Cherry soup can be heavy and not-so-healthy, but this recipe comes out cool, bright, and deliciously decadent, despite its being not-so-bad for you!

This recipe comes together easily, with only about 15 minutes of stovetop time. It's a riff on the Martha Rose Shulman recipe that was in the New York Times last month. It's healthy, light, and so refreshing!

Fresh cherries can be expensive, so if they go on sale, nab 'em! Or, just splurge on a bit of summer's best work. A fruit stand in my Brooklyn nabe sells them 2 pounds for 8 bucks--that woman has seen a lot of me this summer. :)
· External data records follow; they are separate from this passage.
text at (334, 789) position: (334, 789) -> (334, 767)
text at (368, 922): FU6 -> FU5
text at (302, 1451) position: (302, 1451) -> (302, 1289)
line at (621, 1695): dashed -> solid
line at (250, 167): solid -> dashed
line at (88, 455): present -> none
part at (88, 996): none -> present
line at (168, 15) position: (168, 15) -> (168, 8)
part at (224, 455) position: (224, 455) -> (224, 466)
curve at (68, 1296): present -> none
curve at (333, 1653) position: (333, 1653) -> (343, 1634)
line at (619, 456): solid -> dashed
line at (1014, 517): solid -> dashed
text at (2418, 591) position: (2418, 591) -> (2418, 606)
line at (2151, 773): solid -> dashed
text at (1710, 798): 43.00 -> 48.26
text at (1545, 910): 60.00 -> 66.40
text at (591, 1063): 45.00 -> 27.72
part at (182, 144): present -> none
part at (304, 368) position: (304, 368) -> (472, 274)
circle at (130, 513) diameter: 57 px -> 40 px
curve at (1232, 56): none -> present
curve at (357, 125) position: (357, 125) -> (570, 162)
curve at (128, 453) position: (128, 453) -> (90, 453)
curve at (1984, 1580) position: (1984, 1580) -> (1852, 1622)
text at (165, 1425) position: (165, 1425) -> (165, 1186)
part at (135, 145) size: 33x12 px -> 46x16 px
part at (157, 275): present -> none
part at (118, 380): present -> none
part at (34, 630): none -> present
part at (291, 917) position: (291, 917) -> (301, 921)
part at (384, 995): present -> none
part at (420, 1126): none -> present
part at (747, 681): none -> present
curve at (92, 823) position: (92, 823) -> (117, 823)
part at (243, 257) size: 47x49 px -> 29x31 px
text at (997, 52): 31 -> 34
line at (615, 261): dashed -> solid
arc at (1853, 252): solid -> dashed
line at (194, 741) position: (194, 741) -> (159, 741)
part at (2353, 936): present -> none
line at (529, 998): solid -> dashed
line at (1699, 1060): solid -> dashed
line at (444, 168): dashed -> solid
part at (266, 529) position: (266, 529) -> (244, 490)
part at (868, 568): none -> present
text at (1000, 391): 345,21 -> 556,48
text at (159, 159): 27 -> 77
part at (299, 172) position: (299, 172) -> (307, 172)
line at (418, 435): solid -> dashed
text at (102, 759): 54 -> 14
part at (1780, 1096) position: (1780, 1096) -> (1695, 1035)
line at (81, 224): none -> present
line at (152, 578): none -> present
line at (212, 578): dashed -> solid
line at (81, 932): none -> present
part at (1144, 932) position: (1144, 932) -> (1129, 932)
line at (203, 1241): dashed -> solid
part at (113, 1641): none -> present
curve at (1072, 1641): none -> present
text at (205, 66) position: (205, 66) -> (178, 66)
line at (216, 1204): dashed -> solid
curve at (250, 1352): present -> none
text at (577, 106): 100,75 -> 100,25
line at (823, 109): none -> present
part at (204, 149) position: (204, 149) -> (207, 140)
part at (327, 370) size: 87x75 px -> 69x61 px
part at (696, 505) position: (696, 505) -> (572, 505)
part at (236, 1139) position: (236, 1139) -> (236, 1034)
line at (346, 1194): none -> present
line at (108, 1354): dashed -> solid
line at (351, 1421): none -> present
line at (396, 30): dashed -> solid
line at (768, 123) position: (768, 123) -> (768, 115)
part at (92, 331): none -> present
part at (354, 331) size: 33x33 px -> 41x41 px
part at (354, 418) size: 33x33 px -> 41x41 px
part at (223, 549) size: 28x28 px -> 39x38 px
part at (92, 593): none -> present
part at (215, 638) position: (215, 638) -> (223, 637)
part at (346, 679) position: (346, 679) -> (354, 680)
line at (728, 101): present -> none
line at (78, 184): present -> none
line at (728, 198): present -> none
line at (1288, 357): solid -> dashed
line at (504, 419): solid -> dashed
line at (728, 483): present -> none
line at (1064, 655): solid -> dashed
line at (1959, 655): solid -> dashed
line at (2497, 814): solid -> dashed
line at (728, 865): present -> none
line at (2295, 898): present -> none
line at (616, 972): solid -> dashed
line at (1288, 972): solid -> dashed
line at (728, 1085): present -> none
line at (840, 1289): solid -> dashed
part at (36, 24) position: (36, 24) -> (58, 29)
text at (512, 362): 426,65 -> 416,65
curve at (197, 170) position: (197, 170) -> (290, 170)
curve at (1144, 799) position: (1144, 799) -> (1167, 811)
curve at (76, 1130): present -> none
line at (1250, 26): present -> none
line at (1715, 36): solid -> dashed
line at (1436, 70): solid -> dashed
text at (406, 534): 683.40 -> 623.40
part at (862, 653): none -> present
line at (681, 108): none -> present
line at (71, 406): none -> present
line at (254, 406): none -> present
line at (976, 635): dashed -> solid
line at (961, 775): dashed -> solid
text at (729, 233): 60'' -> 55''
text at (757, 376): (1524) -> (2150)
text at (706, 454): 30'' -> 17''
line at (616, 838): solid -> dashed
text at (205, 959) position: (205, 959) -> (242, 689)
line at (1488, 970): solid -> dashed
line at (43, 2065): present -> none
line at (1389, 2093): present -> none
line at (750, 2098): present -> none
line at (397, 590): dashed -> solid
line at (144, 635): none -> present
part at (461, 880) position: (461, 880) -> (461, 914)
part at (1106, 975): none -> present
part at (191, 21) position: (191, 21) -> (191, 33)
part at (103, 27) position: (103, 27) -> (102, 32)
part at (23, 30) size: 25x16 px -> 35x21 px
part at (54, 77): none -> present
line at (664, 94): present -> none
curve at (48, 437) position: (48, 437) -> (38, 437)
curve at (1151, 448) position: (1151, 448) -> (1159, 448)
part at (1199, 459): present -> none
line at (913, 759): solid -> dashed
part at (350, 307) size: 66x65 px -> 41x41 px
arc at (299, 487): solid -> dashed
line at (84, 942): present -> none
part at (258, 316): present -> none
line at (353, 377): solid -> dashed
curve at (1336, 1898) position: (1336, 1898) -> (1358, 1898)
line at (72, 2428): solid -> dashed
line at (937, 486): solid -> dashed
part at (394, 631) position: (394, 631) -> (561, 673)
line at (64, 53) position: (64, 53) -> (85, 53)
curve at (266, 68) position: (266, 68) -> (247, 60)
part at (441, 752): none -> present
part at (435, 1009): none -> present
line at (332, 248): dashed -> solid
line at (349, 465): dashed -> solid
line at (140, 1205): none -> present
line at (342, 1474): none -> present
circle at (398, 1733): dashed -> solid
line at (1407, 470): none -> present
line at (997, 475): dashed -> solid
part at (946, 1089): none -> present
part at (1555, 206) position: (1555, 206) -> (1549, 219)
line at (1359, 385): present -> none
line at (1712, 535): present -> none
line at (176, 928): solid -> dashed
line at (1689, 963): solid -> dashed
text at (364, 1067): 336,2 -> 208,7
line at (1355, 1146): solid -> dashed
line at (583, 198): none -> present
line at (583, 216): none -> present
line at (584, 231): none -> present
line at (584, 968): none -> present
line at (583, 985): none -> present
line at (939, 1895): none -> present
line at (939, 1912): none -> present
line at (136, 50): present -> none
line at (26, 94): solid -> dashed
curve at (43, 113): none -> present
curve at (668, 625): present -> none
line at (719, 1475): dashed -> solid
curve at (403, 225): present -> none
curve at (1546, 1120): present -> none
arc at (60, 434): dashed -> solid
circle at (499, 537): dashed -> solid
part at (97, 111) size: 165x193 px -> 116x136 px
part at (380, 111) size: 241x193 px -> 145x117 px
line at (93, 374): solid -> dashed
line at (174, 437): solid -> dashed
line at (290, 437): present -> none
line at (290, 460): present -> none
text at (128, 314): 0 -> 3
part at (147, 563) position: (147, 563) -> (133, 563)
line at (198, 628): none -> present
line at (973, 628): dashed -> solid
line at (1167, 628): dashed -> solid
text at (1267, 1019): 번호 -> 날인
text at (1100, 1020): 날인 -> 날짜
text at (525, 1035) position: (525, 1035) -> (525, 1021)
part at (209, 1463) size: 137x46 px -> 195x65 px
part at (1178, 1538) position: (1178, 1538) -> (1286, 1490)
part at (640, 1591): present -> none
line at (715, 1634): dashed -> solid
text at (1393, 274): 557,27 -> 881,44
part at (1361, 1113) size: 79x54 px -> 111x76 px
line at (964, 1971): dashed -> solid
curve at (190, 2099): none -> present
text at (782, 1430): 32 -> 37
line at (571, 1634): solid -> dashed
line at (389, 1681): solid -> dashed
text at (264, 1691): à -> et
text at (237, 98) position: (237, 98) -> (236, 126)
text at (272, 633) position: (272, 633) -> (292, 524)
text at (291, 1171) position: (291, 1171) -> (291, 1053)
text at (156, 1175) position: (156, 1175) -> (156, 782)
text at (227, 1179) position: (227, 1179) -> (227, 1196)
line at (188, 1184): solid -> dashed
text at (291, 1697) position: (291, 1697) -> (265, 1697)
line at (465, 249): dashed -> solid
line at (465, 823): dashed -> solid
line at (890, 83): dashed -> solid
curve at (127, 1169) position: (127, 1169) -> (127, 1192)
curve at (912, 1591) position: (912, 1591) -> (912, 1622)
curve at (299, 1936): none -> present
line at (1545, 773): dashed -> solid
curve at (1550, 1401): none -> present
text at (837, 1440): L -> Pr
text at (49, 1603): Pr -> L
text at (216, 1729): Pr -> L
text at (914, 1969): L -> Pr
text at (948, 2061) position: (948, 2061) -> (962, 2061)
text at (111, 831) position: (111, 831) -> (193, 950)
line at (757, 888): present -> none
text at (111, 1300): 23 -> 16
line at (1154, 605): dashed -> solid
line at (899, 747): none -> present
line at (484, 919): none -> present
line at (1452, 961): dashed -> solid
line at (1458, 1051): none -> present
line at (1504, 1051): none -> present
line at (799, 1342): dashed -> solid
Three of us set to pitting 2 lbs of cherries by hand--honestly? Not that difficult. And whatever dropped outside of the bowl, we got to eat. :) Make sure to save the pits, because that's what you use to make a sort of cherry 'stock.'


After boiling the pits in the water, you remove them, put in everything but the cherries,yogurt and almond extract, and let it go five more minutes. Then add the cherries, let it "simmah down nah" for five minutes more. You're almost done!

A quick whisking of 1 cup cherry liquid into the yogurt gets the final step going. After the first cup came together, we added the almond extract. I briefly considered adding more than the teaspoon, but the flavor is even stronger the next day, so I think the 1 tsp. is sufficient. And awesome. :)

I couldn't help thinking that this would be equally delectable spooned over some vanilla ice cream, or freshly-sliced peaches and bananas. Any other serving suggestions?

This is dead simple and so, so, so fantastic. We had the first round for dessert with dinner, and more the next day for breakfast. Yay, summer!

Cold Cherry Soup (adapted from Martha Rose Shulman's NYT recipe)

5 cups water

scant 1/2 cup sugar (use less if berries are very sweet)

1/2 cup red wine

1/4 teaspoon salt

zest of 1/2 lemon

1 tsp almond extract (YUM)

2 pounds sweet, dark cherries, pits reserved

1 cup Greek-style yogurt (we used Fage 2%)

Bring 5 cups to boil in saucepan. Add pits and boil 5 minutes. Remove pits (water will be tinged rosy-pink) and add everything but the cherries and yogurt. Stir gnently to mix, then let go for about 5 minutes at a rolling boil before adding the cherries. Cook for another 5 minutes. Remove from heat to start cooling down.

Take 1 cup of the warm cherry mixture and whisk it into another bowl with the yogurt, whisking quickly, then slowly add the rest, cup by cup. Let it cool down before putting in the fridge. As Ms. Shulman says, you may have to stir it up again before serving, but we didn't really notice any separating.